> [DATA FOR REVIEW]
····················
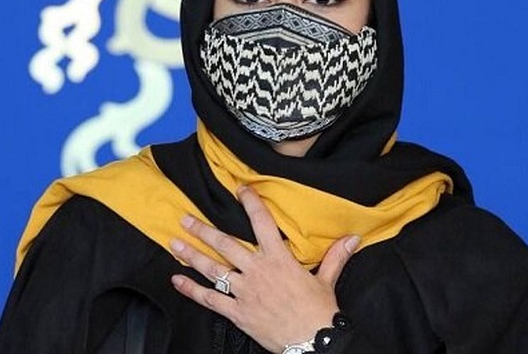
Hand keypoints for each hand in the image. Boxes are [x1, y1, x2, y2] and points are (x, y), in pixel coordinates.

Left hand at [170, 185, 359, 352]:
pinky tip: (177, 281)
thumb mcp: (326, 280)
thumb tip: (353, 238)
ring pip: (212, 269)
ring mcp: (244, 292)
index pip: (262, 223)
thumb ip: (335, 256)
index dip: (250, 203)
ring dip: (191, 255)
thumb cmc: (319, 311)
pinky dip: (191, 290)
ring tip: (174, 243)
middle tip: (185, 218)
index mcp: (278, 259)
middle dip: (203, 230)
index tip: (240, 189)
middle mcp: (257, 271)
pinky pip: (210, 299)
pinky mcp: (237, 312)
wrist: (312, 342)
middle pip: (225, 245)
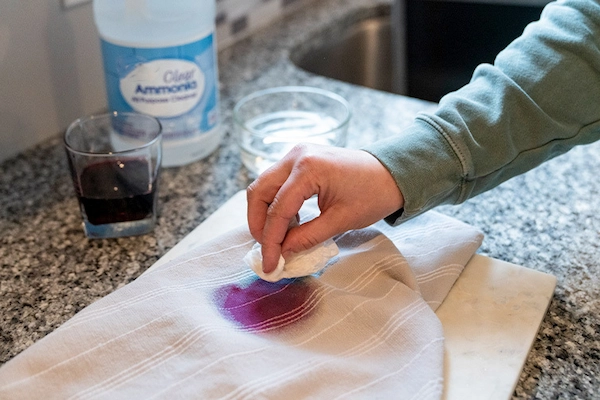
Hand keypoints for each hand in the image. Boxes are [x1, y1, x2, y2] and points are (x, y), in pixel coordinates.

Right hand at [246, 143, 403, 273]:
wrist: (392, 173)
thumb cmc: (372, 194)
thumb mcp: (341, 221)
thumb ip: (307, 237)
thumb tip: (282, 253)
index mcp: (309, 169)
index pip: (278, 210)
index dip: (271, 241)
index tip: (270, 265)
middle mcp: (296, 156)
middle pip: (259, 192)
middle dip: (258, 224)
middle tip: (267, 250)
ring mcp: (296, 153)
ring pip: (263, 186)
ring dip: (265, 213)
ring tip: (278, 239)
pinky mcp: (299, 158)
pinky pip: (276, 182)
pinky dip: (276, 203)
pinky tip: (289, 223)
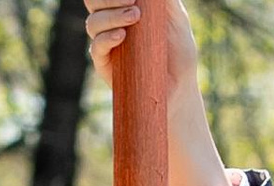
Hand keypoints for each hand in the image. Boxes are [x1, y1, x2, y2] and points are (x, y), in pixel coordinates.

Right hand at [85, 0, 231, 185]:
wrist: (180, 89)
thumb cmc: (179, 53)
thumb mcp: (177, 20)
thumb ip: (165, 1)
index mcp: (123, 9)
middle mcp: (110, 24)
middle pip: (93, 2)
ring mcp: (106, 45)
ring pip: (93, 22)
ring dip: (111, 15)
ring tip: (134, 16)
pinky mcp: (105, 66)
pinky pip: (96, 48)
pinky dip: (106, 38)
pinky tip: (121, 36)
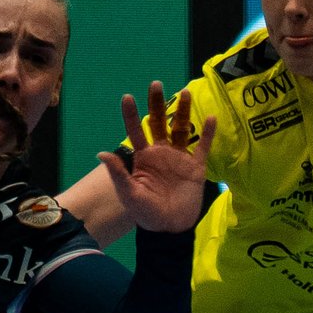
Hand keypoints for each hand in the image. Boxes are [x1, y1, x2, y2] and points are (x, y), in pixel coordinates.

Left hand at [95, 81, 214, 233]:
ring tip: (186, 93)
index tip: (127, 97)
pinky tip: (210, 118)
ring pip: (181, 128)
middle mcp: (161, 152)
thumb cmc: (145, 213)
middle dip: (157, 103)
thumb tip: (101, 153)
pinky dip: (207, 133)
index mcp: (143, 157)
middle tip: (155, 84)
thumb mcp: (129, 193)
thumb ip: (118, 173)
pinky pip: (202, 146)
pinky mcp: (196, 166)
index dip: (131, 114)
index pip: (135, 130)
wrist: (169, 228)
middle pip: (159, 121)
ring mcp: (179, 157)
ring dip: (183, 111)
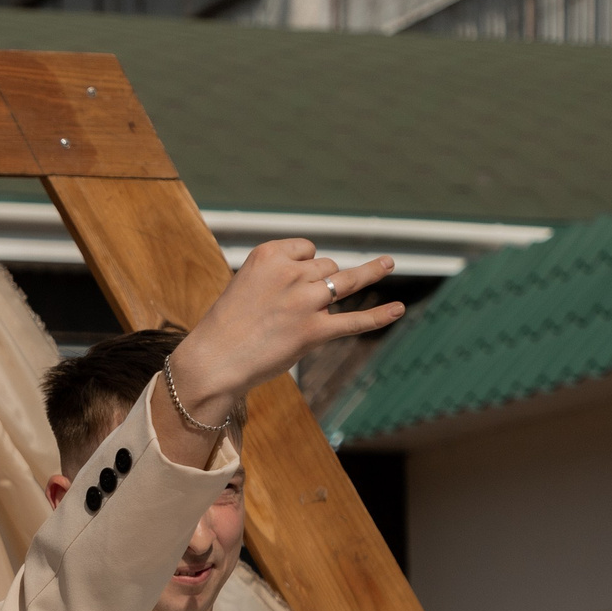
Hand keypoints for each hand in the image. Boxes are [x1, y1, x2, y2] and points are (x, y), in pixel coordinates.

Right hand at [162, 241, 405, 428]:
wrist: (213, 361)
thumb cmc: (226, 327)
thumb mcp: (246, 286)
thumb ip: (279, 277)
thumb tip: (324, 278)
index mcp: (269, 255)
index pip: (306, 248)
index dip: (304, 264)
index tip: (289, 283)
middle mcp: (290, 273)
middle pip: (325, 267)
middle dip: (319, 283)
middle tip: (291, 309)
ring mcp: (305, 302)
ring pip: (343, 281)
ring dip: (367, 272)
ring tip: (388, 263)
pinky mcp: (314, 331)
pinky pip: (354, 320)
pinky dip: (378, 316)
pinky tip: (398, 309)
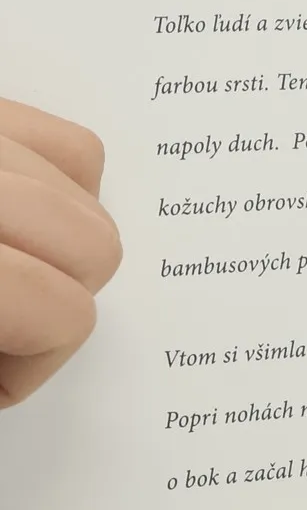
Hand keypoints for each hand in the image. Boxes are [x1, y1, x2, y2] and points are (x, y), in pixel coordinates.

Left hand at [0, 97, 121, 406]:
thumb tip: (17, 371)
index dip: (32, 367)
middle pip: (95, 244)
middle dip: (56, 302)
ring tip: (6, 270)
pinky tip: (14, 215)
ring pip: (89, 182)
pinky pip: (65, 138)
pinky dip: (57, 181)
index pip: (62, 311)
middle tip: (4, 328)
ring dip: (58, 240)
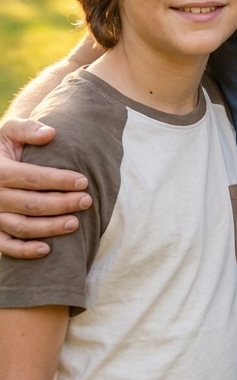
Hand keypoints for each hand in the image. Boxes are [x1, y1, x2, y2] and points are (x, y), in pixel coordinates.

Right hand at [0, 119, 91, 257]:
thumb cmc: (4, 146)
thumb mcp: (10, 131)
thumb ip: (28, 129)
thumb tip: (50, 133)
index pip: (32, 178)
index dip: (58, 181)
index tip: (83, 181)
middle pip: (31, 204)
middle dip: (61, 204)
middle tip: (86, 201)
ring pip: (21, 227)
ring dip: (49, 228)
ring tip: (75, 223)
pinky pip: (6, 246)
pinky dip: (24, 250)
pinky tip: (47, 249)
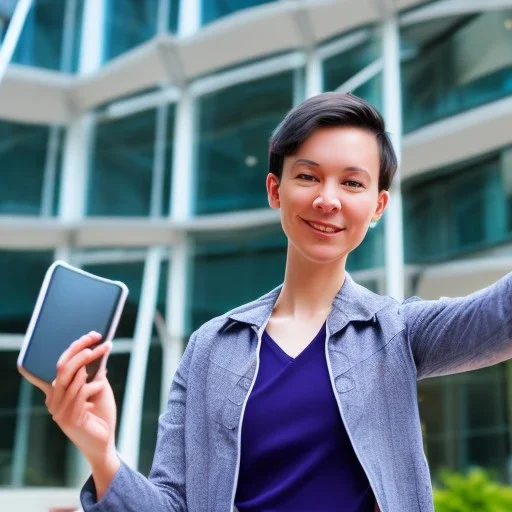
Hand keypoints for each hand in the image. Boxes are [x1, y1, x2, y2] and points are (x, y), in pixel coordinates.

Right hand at [18, 332, 118, 468]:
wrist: (104, 443)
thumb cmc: (101, 415)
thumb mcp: (99, 388)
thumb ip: (95, 373)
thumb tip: (100, 350)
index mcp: (57, 392)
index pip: (61, 363)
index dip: (75, 347)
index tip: (93, 335)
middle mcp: (54, 400)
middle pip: (64, 367)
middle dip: (83, 350)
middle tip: (100, 341)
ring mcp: (59, 411)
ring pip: (73, 379)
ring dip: (91, 364)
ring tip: (103, 359)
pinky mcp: (69, 419)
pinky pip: (81, 394)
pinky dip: (93, 386)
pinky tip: (101, 386)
····················
Whatever pictures the entries contain, omit them, and write the rest out exactly.

> [ANSWER SPACE]
Hand keypoints for each hand in the image. Boxes are [x1, y1, x2, y2] and points are (x, y), in pixel coordinates.

Left hand at [170, 185, 359, 352]:
pinky tip: (177, 281)
thumb mcp: (326, 280)
thumb tip: (353, 238)
ring pip: (212, 269)
ring mcp: (244, 292)
index pip: (262, 223)
thumb ip: (335, 256)
index dip: (250, 203)
ring dip: (191, 255)
thumb cmc: (319, 311)
pinky dip: (191, 290)
ring tip: (174, 243)
middle tip: (185, 218)
index mcp: (278, 259)
middle dip: (203, 230)
index tip: (240, 189)
middle mcp: (257, 271)
pinky pip: (210, 299)
pinky mcp: (237, 312)
wrist: (312, 342)
middle pip: (225, 245)
Hand keypoints for each hand in the image. Boxes are [x1, y1, x2, y2] and points are (x, y), in pixel coordinates.

Right hand at [246, 143, 403, 273]:
wrist: (392, 173)
thumb cmc: (372, 194)
thumb mcp: (341, 221)
thumb ip: (307, 237)
thumb tip: (282, 253)
index mcp: (309, 169)
index pip: (278, 210)
index dip: (271, 241)
index tip: (270, 265)
middle mcp: (296, 156)
middle pip: (259, 192)
middle dip: (258, 224)
middle tip: (267, 250)
ring mcp: (296, 153)
ring pip: (263, 186)
ring dip: (265, 213)
ring tip: (278, 239)
pinky mcp: (299, 158)
pinky pip: (276, 182)
pinky dip: (276, 203)
pinky tip: (289, 223)
Hand keypoints for each hand in the image. Boxes are [x1, y1, x2, y2] and points are (x, y), in pixel coordinates.

Right hand at [85, 0, 231, 185]:
wrist: (180, 89)
thumb cmc: (179, 53)
thumb mcp: (177, 20)
thumb ip: (165, 1)
index mcp: (123, 9)
middle mcp: (110, 24)
middle pip: (93, 2)
ring mcp: (106, 45)
ring pip: (93, 22)
ring dip: (111, 15)
ring tip: (134, 16)
pinky mcp: (105, 66)
pinky pip: (96, 48)
pinky dip: (106, 38)
pinky tip: (121, 36)
Hand keypoints for each hand in the image. Boxes are [x1, y1, x2, y2] and points are (x, y), in pixel coordinates.

Left hand at [95, 81, 214, 233]:
ring tip: (186, 93)
index tip: (127, 97)
pinky tip: (210, 118)
ring pip: (181, 128)
middle mcp: (161, 152)
thumb cmc: (145, 213)
middle dip: (157, 103)
thumb tip: (101, 153)
pinky dip: (207, 133)
index mcp: (143, 157)
middle tip: (155, 84)
thumb mcp: (129, 193)
thumb ip: (118, 173)
pinky pip: (202, 146)
pinky mcp: (196, 166)
index dip: (131, 114)
index pip: (135, 130)
wrist: (169, 228)
middle pip: (159, 121)
ring mcp: (179, 157)
ring dip: (183, 111)
Hand keypoints for each hand in the image. Boxes are [x1, y1, x2, y2] and points are (x, y), in pixel coordinates.

Right hand at [162, 241, 405, 428]:
wrist: (213, 361)
thumb cmc: (226, 327)
thumb mcp: (246, 286)
thumb ip: (279, 277)
thumb tip: (324, 278)
index mcp: (269, 255)
index pip: (306, 248)
index dip: (304, 264)
index tip: (289, 283)
middle mcp: (290, 273)
middle pip: (325, 267)
middle dip: (319, 283)
middle tip: (291, 309)
ring mcp: (305, 302)
ring pip: (343, 281)
ring dip: (367, 272)
ring tip: (388, 263)
pinky mcp: (314, 331)
pinky pip: (354, 320)
pinky dip: (378, 316)
pinky tip: (398, 309)
Hand keypoints for each hand in the image. Boxes are [x1, y1, x2, y2] and points are (x, y), in pixel coordinates.

Left hand at [0, 97, 121, 406]:
thumb tip: (17, 371)
index dip: (32, 367)
middle pip: (95, 244)
middle dip: (56, 302)
ring tip: (6, 270)
pinky tip: (14, 215)
ring pip: (89, 182)
pinky pip: (65, 138)
pinky dip: (57, 181)
index pip: (62, 311)
middle tip: (4, 328)
ring dip: (58, 240)
Hand keypoints for each hand in the image. Boxes are [x1, y1, x2, y2] and points are (x, y), in pixel coordinates.

Right hand at [0, 119, 91, 257]:
thumb cmc: (4, 146)
thumb mcp: (10, 131)
thumb ip: (28, 129)
thumb tip: (50, 133)
index pip: (32, 178)
index dip: (58, 181)
index tip: (83, 181)
middle pip: (31, 204)
middle dip: (61, 204)
middle tip: (86, 201)
ring pip: (21, 227)
ring dip: (49, 228)
ring tip: (75, 223)
pinky pip: (6, 246)
pinky dip: (24, 250)
pinky tip: (47, 249)
Hand keypoints for each hand in the image. Boxes are [x1, y1, x2, y2] and points are (x, y), in pixel coordinates.

Right hand at [18, 332, 118, 468]:
wrist: (104, 443)
thumb cmc: (101, 415)
thumb mcp: (99, 388)
thumb ip: (95, 373)
thumb tip: (100, 350)
index mcp: (57, 392)
index pip: (61, 363)
index dip: (75, 347)
index tip: (93, 335)
middle mcp: (54, 400)
middle pip: (64, 367)
middle dip: (83, 350)
middle tip: (100, 341)
ring mcp: (59, 411)
ring pip: (73, 379)
ring dip: (91, 364)
ring tip: (103, 359)
pinky mcp: (69, 419)
pinky pip: (81, 394)
pinky dip: (93, 386)
pinky tip: (101, 386)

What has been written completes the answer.